Notify for alerts failed | unexpected status code 400 #1

Closed s4kharitonov closed 5 years ago

s4kharitonov commented 5 years ago

Hello, I got these in logs after test pipeline alert:

curl -X POST http://your.alertmanager:9093/api/v1/alerts \ -H 'Content-Type: application/json' \ -d '[{ "labels": { "alertname": "test_alert", "service": "my-service", "severity": "critical", "instance": "10.10.10.10" }, "annotations": { "summary": "Test service is down!" }, "generatorURL": "http://prometheus.cluster/graph" }]'

Oct 15 13:07:32 host alertmanager[2162]: level=error ts=2019-10-15T13:07:32.846Z caller=notify.go:372 component=dispatcher msg="Error on notify" err="cancelling notify retry for \"webhook\" due to unrecoverable error: unexpected status code 400: http://domain:8080" context_err=null Oct 15 13:07:32 host alertmanager[2162]: level=error ts=2019-10-15T13:07:32.846Z caller=dispatch.go:266 component=dispatcher msg="Notify for alerts failed" num_alerts=1 err="cancelling notify retry for \"webhook\" due to unrecoverable error: unexpected status code 400: http://domain:8080"

Messages were received in zoom chat, but they repeat every 5 minutes. As I notice with interval configured in group_interval: 5m option (if setting 30 seconds messages will be repeat every 30 seconds)

Could you take a look this? Thanks in advance

s4kharitonov commented 5 years ago

@Code2Life

Code2Life commented 5 years ago

notification interval should be "repeat_interval" in alert manager configuration. could you double check your "group_by" and "group_interval" configuration?
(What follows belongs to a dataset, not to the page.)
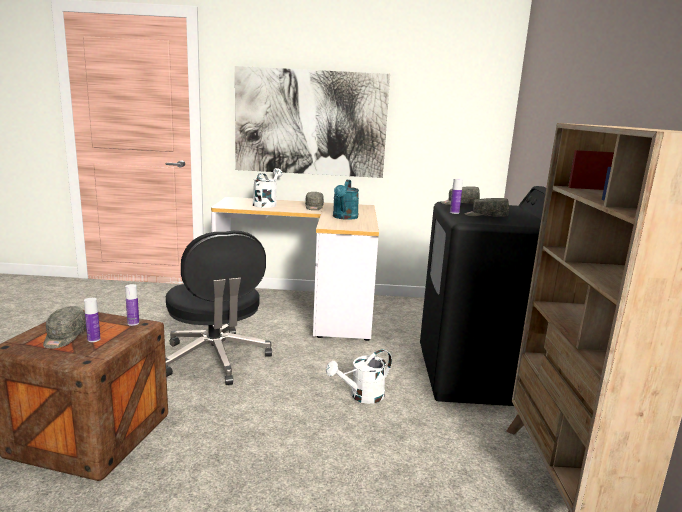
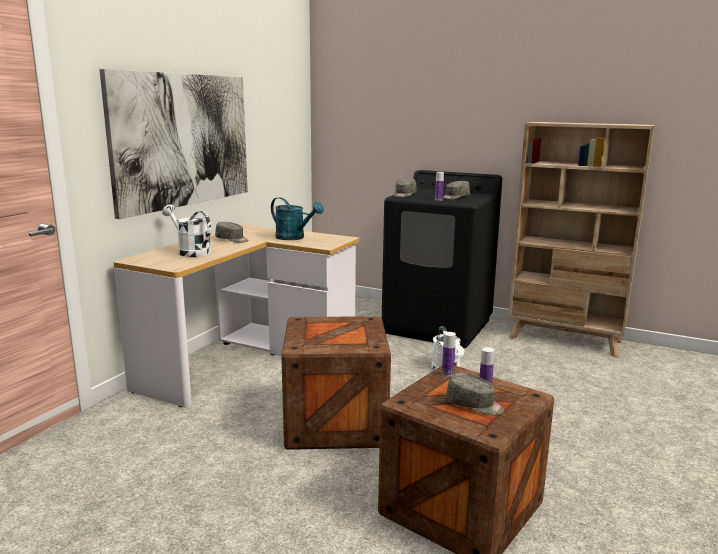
camera: 65 degrees left, 0 degrees up
(216, 359) = (335, 423): black office chair -> crate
400 status code issue seems to be a bug, I'm fixing

s4kharitonov commented 5 years ago

My alertmanager configuration

global:
  smtp_smarthost: '***'
  smtp_from: '***'
  smtp_auth_username: '***'
  smtp_auth_password: '***'

templates:
- '/etc/alertmanager/template/*.tmpl'

route:
  group_by: ['instance']
  group_wait: 5s
  group_interval: 5m
  repeat_interval: 24h
  receiver: webhook
  routes:
  - match:
      severity: critical
    receiver: webhook
  - match:
      severity: warning
    receiver: email

receivers:
- name: webhook
  webhook_configs:
  - url: http://domain:8080

- name: email
  email_configs:
  - to: '***'
    send_resolved: true

group_by i tried to several values as job, alertname, instance Also I wrote to alertmanager, maybe it can help https://github.com/prometheus/alertmanager/issues/2071

Code2Life commented 5 years ago

@s4kharitonov alertmanager 400 issue has been fixed. could you please update SERVER_VERSION env var to upgrade and restart notification deployment? This may help reduce repeatly notifications, I'm not sure.

s4kharitonov commented 5 years ago

@Code2Life I have tested and all work fine, thank you

Code2Life commented 5 years ago

Thanks a lot for using this plugin and discovering issues. I'll contact Zoom Integration Team to support alertmanager natively later.